My kids have 2 yearlings they bought in August, and neither were lead trained, yet both walk very well when we put them on the halter which really isn't very often - hoof trimming and weighing usually.
So your older doe may surprise you.

As for babies... My kids start them about 4-6 weeks - when the halter above starts to fit them well enough to stay on their face lol. Or they wait until they are about weaning age. My kids put the halter on, and hold them, and allow them to fight it a bit. Always ending on a good note. Usually they find their favorite place to rub/scratch them. As they get used to having it on, they start working with them trying to get them to take steps forward. Making a routine several times a week helps considerably. 
This was my son last year getting a buck kid used to the halter









He LOVES his armpit to be scratched. My son was also teaching him to relax and stand quietly.

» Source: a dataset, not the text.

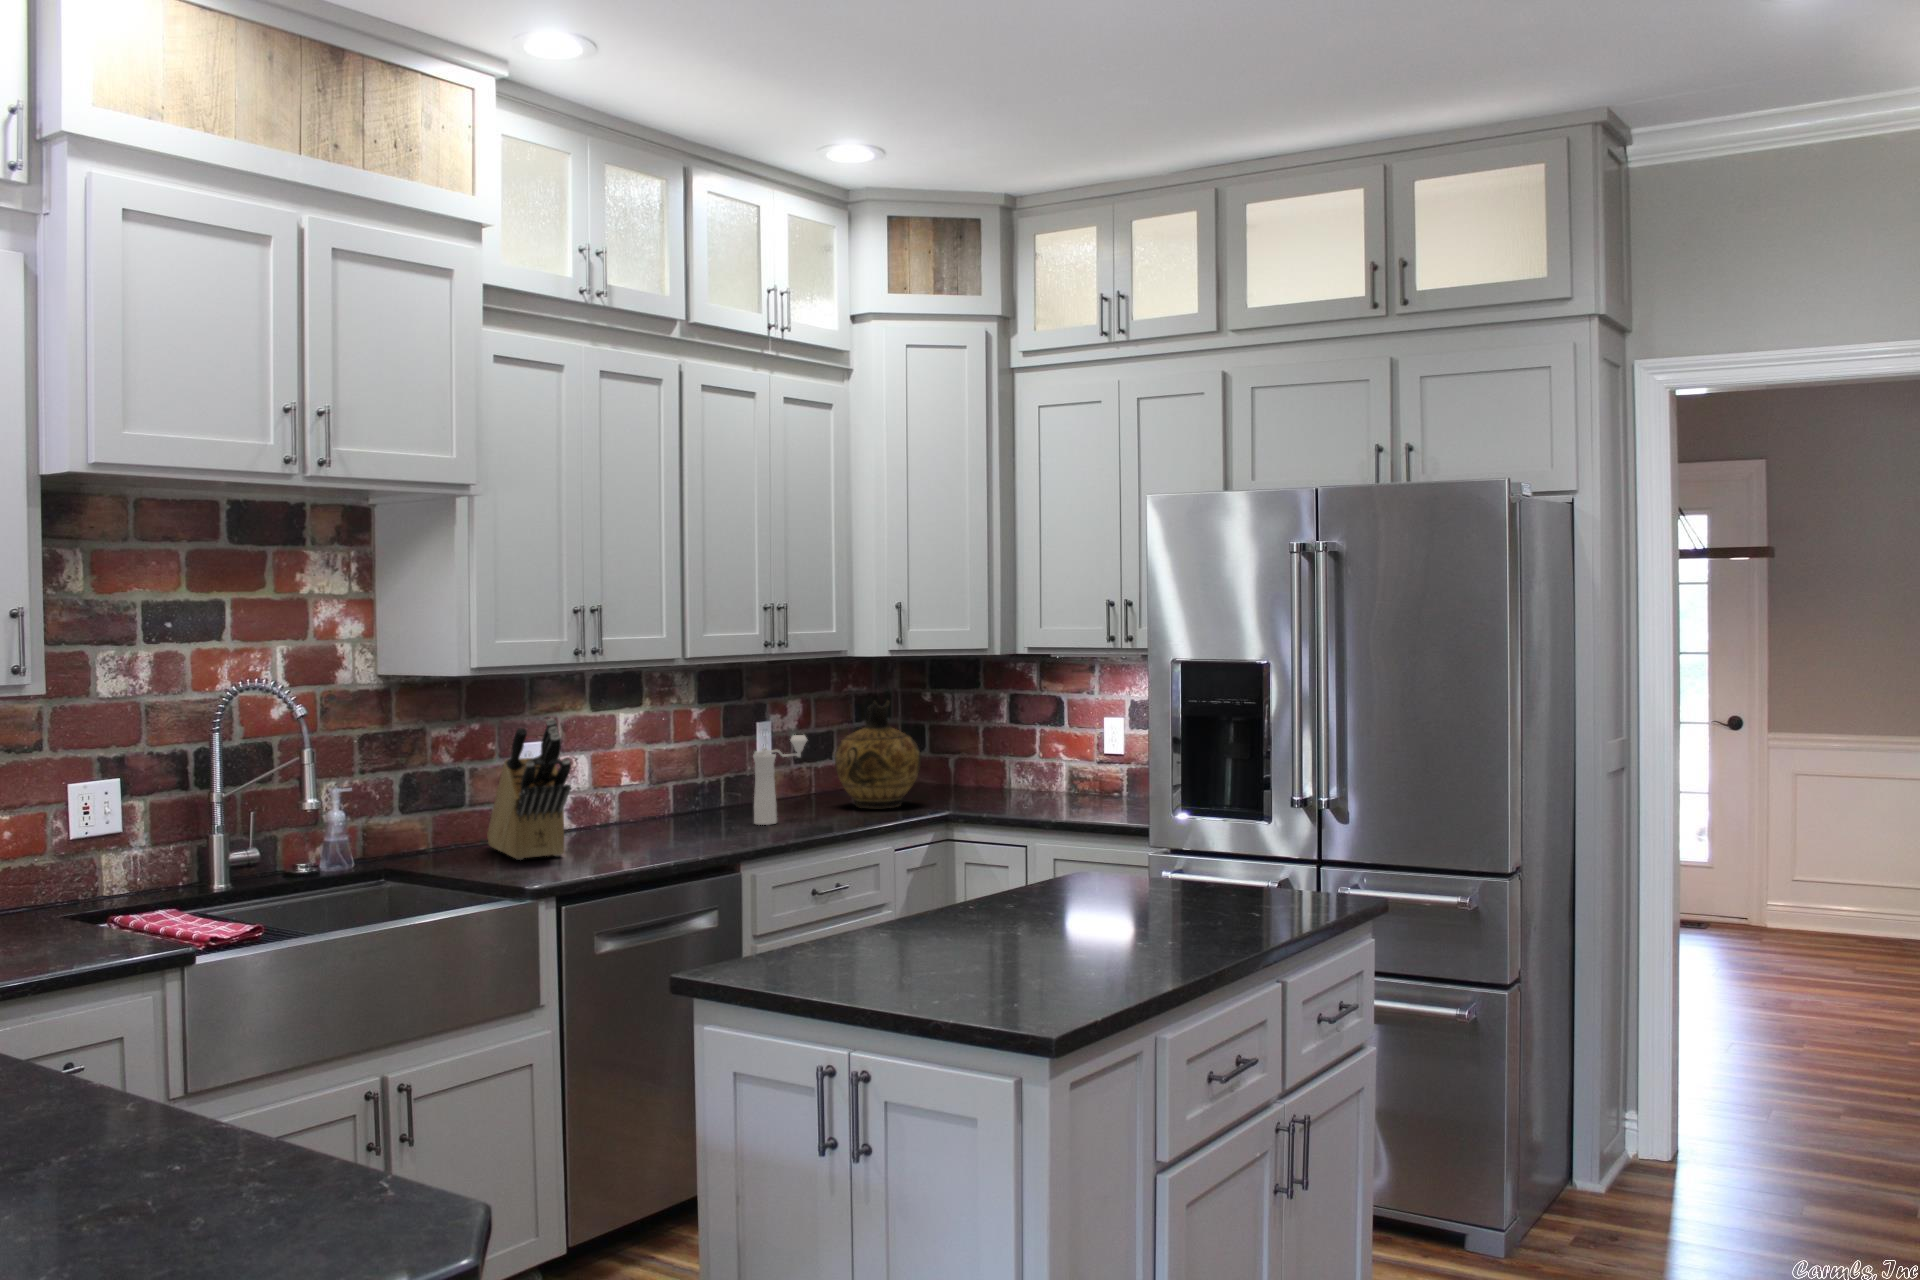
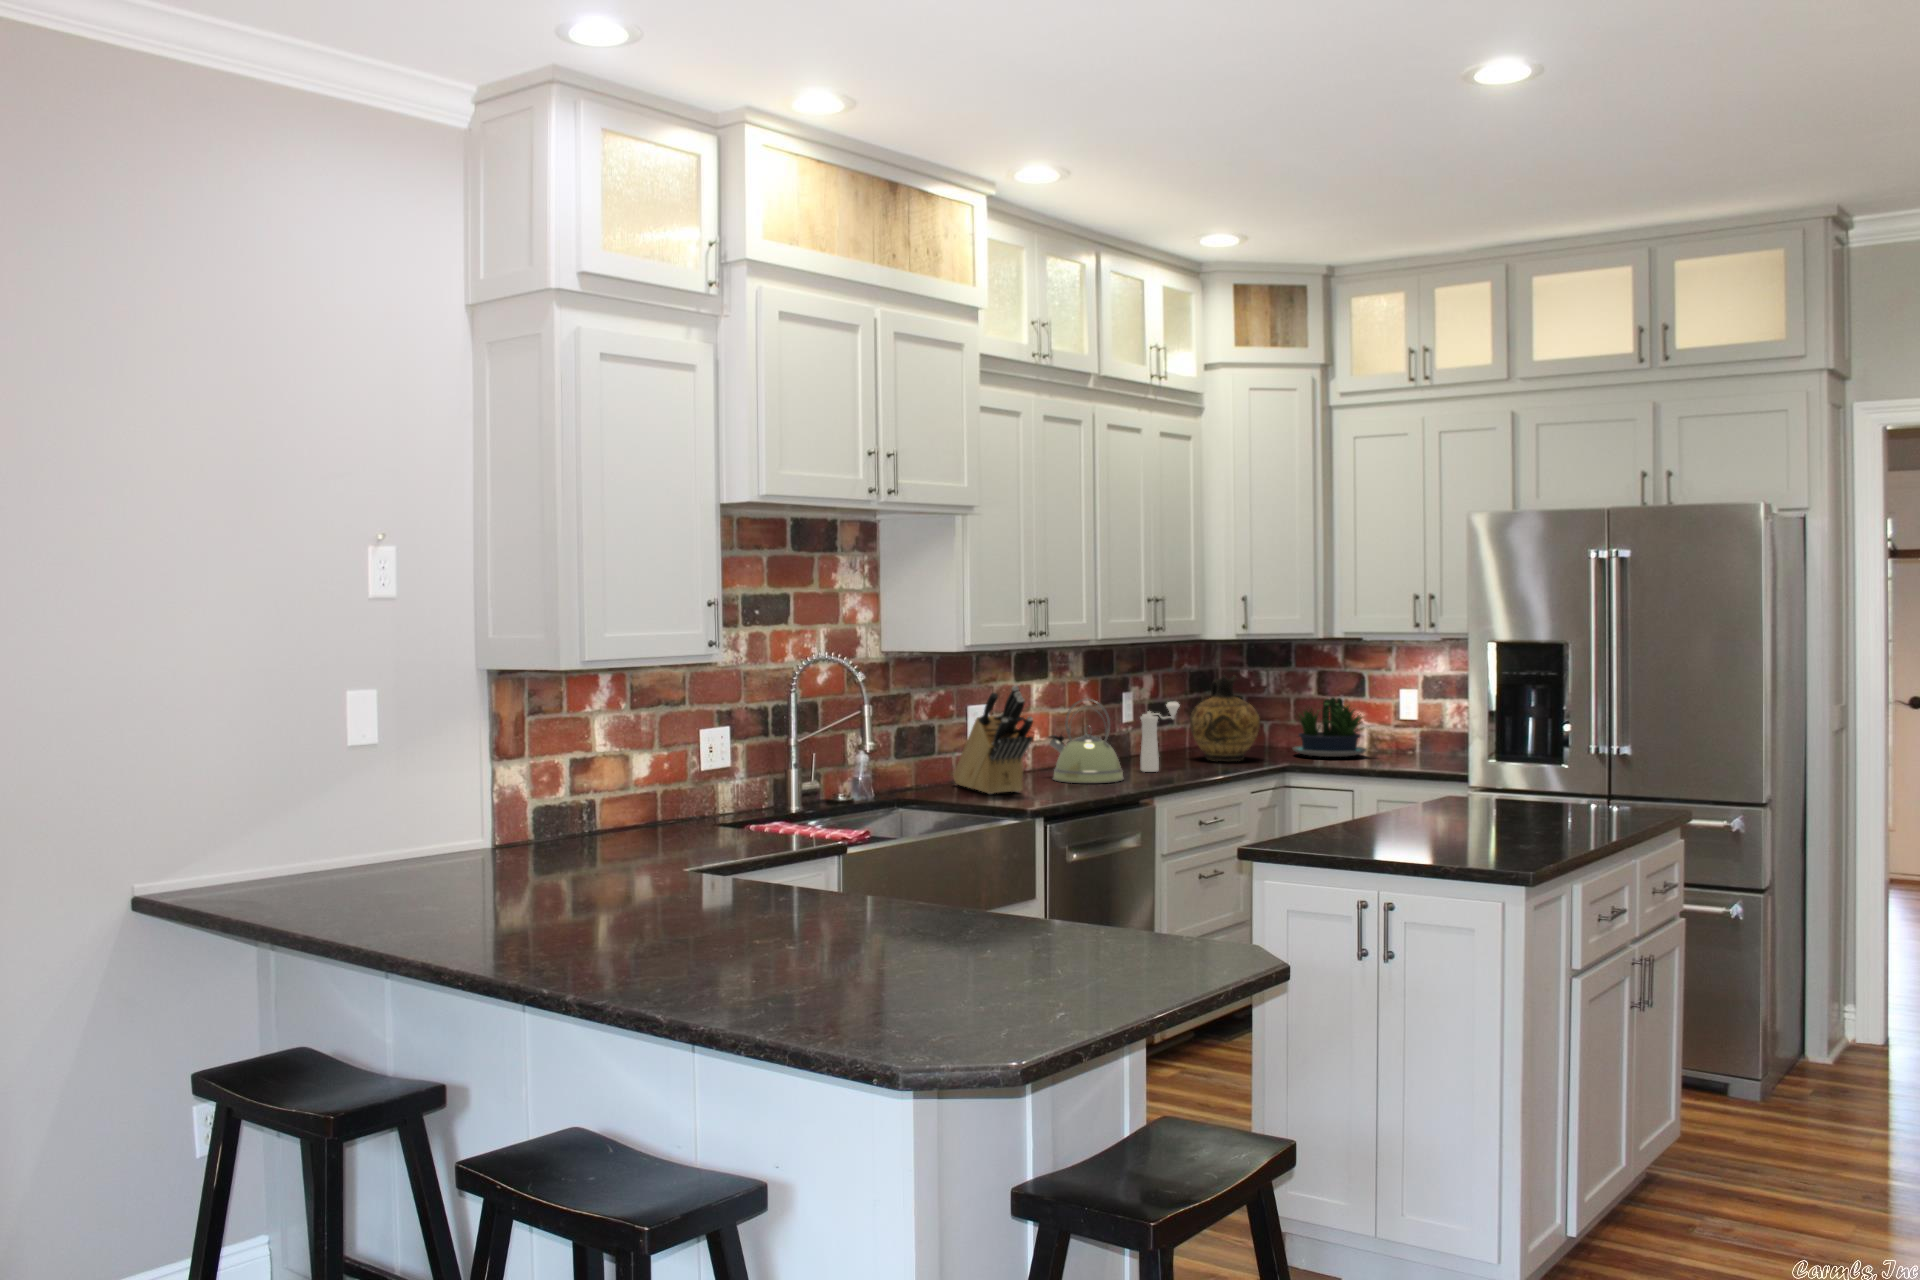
potted plant: none [968,726,1070,800] -> present [1293,698,1366,757]
kettle: none [626,733,719,842] -> present [1049,699,1124,783]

Once they are doing good on a halter, then we add in a show collar. If you are showing dairy you probably will be using a chain collar - withour Breeding Boer goats we use prong collars. 
Add the collar to get them adjusted, but use the halter for most of the control, get them used to the collar by adding pressure. So your pulling them forward with the collar, so that they feel the pressure, but the halter is also telling them they need to move forward. 
Some people just go straight from halter to collar, and if the goat is easy going, that can work. But we've found transitioning like this to be easier especially on the babies.

Hope this helps


----------



## goodenuff (Jan 1, 2019)

That’s great and helps a bunch!! I have Nigerians so I’ll be showing dairy but my brother will be doing market so this benefits us both! Thanks!


----------



## CBPitts (Jan 29, 2020)

Consistency. Work in short sessions of about 10 minutes every day until she gets the idea, then move to several days a week. You can encourage forward motion with treats as well as pressure. 
Always stay calm! No matter what the doe does keep your voice and motions steady. This will encourage her confidence in you. 
Set her up whenever you stop and then scratch her to encourage her to keep the pose. Her front legs should be directly underneath her and her hocks should line up right under her pins. If she moves out of place just calmly reset her feet and scratch her. 

I had a great dairy goat showmanship guidebook. I’ll have to try to find the link for you. I printed it for all the dairy goat kids in our 4H club this year.


----------



## toth boer goats (Jul 20, 2008)

:nod::up:


----------